=== Problem statement ===
Gather all lines in the entries below that include the word "vous".

=== Material supplied ===
■ ■ ■ ■

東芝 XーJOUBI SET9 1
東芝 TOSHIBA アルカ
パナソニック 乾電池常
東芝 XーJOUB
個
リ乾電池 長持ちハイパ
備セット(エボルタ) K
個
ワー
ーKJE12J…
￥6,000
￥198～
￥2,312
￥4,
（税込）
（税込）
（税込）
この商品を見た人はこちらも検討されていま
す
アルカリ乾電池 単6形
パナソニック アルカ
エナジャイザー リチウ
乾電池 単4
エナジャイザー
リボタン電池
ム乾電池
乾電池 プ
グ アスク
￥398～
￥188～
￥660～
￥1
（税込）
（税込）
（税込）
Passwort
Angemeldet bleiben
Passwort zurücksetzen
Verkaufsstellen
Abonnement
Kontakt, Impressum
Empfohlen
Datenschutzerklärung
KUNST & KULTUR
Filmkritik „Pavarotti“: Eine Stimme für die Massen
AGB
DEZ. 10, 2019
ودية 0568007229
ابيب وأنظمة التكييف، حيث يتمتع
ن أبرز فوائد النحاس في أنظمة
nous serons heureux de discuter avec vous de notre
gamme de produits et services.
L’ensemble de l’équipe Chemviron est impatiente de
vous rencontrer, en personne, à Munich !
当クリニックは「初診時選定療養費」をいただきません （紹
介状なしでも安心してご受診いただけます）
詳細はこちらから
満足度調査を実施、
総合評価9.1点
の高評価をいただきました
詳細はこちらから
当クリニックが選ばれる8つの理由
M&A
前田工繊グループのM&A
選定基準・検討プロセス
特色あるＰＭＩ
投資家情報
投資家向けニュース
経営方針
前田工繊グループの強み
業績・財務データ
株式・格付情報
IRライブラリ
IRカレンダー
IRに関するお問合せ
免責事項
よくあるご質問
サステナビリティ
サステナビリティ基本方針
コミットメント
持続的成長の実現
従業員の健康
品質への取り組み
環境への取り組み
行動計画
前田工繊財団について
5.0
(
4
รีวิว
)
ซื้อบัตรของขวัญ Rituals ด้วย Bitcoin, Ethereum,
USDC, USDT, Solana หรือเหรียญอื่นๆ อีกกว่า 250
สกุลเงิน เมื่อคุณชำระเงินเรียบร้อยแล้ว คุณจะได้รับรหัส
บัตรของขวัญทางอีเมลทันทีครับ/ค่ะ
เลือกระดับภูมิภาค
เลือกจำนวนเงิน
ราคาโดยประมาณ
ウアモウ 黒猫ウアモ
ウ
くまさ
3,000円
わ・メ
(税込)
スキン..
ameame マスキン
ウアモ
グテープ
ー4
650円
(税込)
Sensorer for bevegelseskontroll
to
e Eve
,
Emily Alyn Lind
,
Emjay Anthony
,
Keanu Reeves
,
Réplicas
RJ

■ ■ ■ ■

=== Response box ===
nous serons heureux de discuter avec vous de notre
vous rencontrer, en personne, à Munich !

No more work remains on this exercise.